- _Data_

----

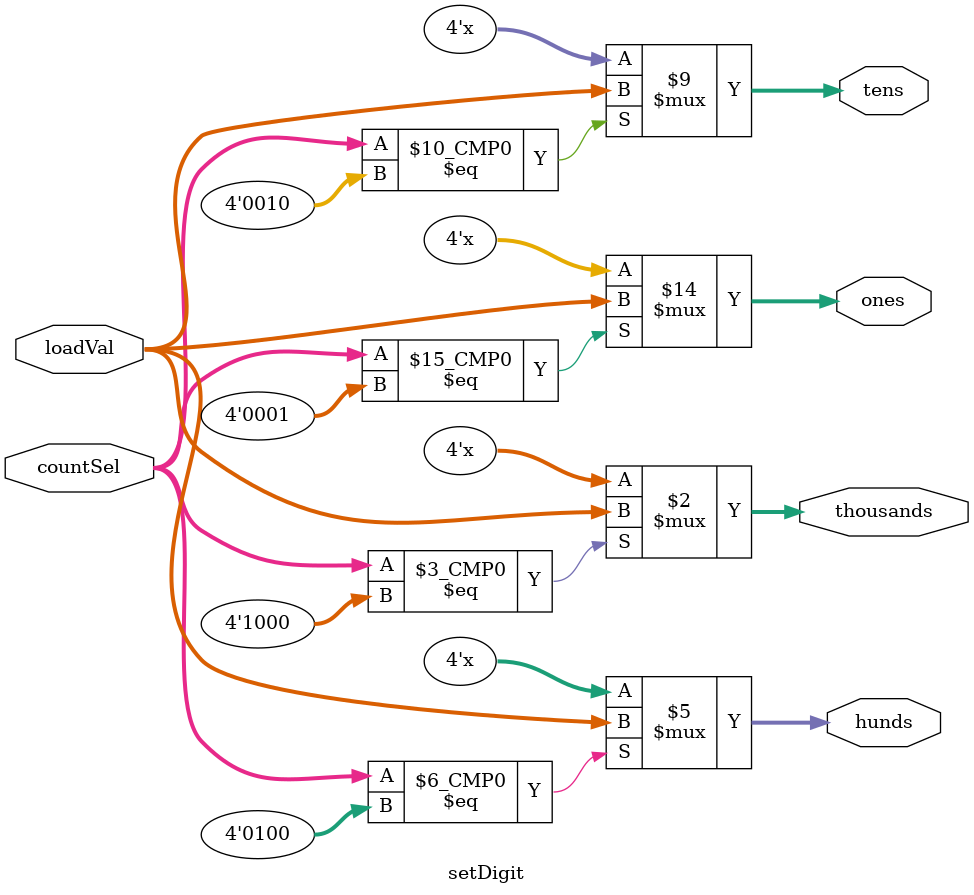
<source format=v>
`timescale 1ns / 1ps
module setDigit(
    input [3:0] countSel, loadVal,
    output reg [3:0] ones, tens, hunds, thousands
);

always @ (countSel) begin
    case(countSel)
    4'b0001: ones <= loadVal;
    4'b0010: tens <= loadVal;
    4'b0100: hunds <= loadVal;
    4'b1000: thousands <= loadVal;
    endcase
end
endmodule

</source>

----

- _Request_
Go through the preceding material and copy each line that has the word "thousands".

- _Exercise solution_
    output reg [3:0] ones, tens, hunds, thousands
    4'b1000: thousands <= loadVal;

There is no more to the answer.